-- EXTRAIT --
Et pour se sentir mieux dans sa peau, petit à petit, Louise Sand a totalement embrassé sa transformation en Loui Sand. Pour achever son passage d’elle à il, l’ancienne handballeuse a donc entamé un suivi psychologique avec un médecin et a débuté un traitement à base d’hormones avant de subir plusieurs opérations chirurgicales.
"Après avoir reçu un diagnostic de dysphorie sexuelle, il faut commencer par prendre des hormones et avoir toujours des contacts avec des médecins et des psychologues pour savoir ce que l’on veut opérer et non de l’opérer, a confirmé l’ancienne joueuse auprès du média suédois SVT Sport en janvier 2019. Je sais déjà clairement ce qu’il en est mais je souhaite encore attendre pour le dire officiellement."
Des paroles aux actes il n’y qu’une étape que Louise Sand a vite franchie et l’ancienne sportive a ensuite subi une première intervention en janvier 2019, une mastectomie.
Ravie de ce premier succès, Loui Sand avait alors immortalisé l’événement sur son compte instagram en publiant plusieurs photos d’elle dans la foulée de son passage sur la table d’opération. "L'opération s'est déroulée le mieux possible, je suis complètement ravi et fatigué. Enfin un pas en avant dans mon voyage!", Avant de savourer en se prenant en photo devant un miroir: "Je me regarde en tee-shirt, et j’aime enfin ce que je vois dans le miroir, avait même poursuivi l’ancienne quintuple championne de Suède de handball. Je ne peux décrire mon émotion."

-- À FAIRE A --
Recopiez à l'identique le passage de l'extrait consacré à Loui Sand situé entre « Et pour se sentir » et « plusieurs opérations chirurgicales. », ces deux passages compris.
-- À FAIRE B --
Poursuivez la rédaction de l'extrait consacré à Loui Sand à partir de sa dernière phrase.
Les enregistrements ne sont d'aucune utilité ici.

-- DONNÉES BRUTES --
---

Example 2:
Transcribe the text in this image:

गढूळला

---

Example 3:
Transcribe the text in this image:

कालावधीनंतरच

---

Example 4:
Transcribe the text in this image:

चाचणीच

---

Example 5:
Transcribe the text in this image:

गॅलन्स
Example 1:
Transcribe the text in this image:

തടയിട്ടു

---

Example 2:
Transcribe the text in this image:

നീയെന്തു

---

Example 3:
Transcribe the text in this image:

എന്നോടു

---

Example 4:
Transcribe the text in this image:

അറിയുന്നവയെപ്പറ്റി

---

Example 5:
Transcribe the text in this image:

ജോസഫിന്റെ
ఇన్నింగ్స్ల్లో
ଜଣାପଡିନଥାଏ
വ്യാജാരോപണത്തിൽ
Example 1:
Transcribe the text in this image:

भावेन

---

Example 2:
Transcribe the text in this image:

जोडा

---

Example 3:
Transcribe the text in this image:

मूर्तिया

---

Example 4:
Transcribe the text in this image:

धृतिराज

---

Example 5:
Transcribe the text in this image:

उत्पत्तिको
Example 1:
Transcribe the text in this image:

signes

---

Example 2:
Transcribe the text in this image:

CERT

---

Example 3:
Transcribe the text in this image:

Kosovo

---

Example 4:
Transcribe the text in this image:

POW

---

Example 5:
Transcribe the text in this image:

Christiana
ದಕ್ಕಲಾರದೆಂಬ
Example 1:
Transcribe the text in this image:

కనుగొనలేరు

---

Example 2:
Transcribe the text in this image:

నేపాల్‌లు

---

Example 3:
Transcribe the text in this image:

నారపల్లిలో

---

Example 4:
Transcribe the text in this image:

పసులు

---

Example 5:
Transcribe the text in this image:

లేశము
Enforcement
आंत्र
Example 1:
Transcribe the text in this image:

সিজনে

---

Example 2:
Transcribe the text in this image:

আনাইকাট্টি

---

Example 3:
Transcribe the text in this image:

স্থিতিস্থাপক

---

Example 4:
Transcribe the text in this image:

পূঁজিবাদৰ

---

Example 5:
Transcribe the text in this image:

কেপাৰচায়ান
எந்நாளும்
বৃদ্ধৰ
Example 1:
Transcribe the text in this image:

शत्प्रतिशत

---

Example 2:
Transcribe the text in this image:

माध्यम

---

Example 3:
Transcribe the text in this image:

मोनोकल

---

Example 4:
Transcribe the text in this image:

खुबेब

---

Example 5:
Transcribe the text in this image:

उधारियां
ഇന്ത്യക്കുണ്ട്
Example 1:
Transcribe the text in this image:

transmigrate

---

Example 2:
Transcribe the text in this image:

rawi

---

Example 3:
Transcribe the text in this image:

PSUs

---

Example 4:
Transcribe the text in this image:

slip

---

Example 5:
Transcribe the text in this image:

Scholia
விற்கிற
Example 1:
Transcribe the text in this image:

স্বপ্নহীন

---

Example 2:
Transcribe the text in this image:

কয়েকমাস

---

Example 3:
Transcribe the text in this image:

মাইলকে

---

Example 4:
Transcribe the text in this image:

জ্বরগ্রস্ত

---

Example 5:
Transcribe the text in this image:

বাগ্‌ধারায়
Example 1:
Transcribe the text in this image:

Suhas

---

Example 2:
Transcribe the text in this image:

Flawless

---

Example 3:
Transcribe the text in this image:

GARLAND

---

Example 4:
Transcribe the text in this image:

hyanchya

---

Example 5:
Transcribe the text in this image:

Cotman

-- RÉPONSE RÉDIGÉE A --
Et pour se sentir mieux dans sa peau, petit à petit, Louise Sand a totalement embrassé sa transformation en Loui Sand. Pour achever son passage d’elle à il, l’ancienne handballeuse a donc entamé un suivi psychologique avec un médecin et a débuté un traitement à base d’hormones avant de subir plusieurs opérations chirurgicales.

-- RÉPONSE RÉDIGÉE B --
Vers le statut d’icône?
Une émotion désormais partagée par de nombreux membres de la communauté LGBT… mais pas que. Après l’annonce de sa première retraite, Louise Sand avait reçu un nombre incroyable de messages venus du monde entier et pas seulement du monde du sport. Un soutien que Loui Sand n’imaginait même pas, y compris de la part de ses anciennes partenaires en sélection nationale, pourtant parmi les premières à lui exprimer leur amour.
"Bonne chance pour ton prochain match, bien plus important que n’importe lequel joué sur un terrain de handball. Tu seras toujours Loui. Le roi Loui", avait réagi l’équipe nationale féminine sur les réseaux sociaux en janvier.
"Tout l'amour que j'ai reçu sur Instagram et Facebook, les messages privés et les commentaires, c’est absolument indescriptible, avait encore remercié Loui Sand lors d’un entretien à SVT Sport. J'ai compris que les médias allaient reprendre cette information sur la fin de ma carrière mais je n’ai jamais imaginé recevoir autant d’amour. Je suis très heureux et c’est impossible à décrire."
Avant Louise Sand, d’autres sportifs ont changé d’identité sexuelle après l’arrêt de leur carrière en provoquant de petites tornades médiatiques. Personnalité transgenre la plus célèbre du sport, Bruce Jenner s’est d’abord fait connaître en remportant la médaille d’or du décathlon aux Jeux Olympiques de Montréal en 1976. Ensuite, c’est davantage dans la presse people qu’il a fait parler de lui en participant à divers programmes à la télévision en compagnie de ses belles-filles Kim et Khloé Kardashian.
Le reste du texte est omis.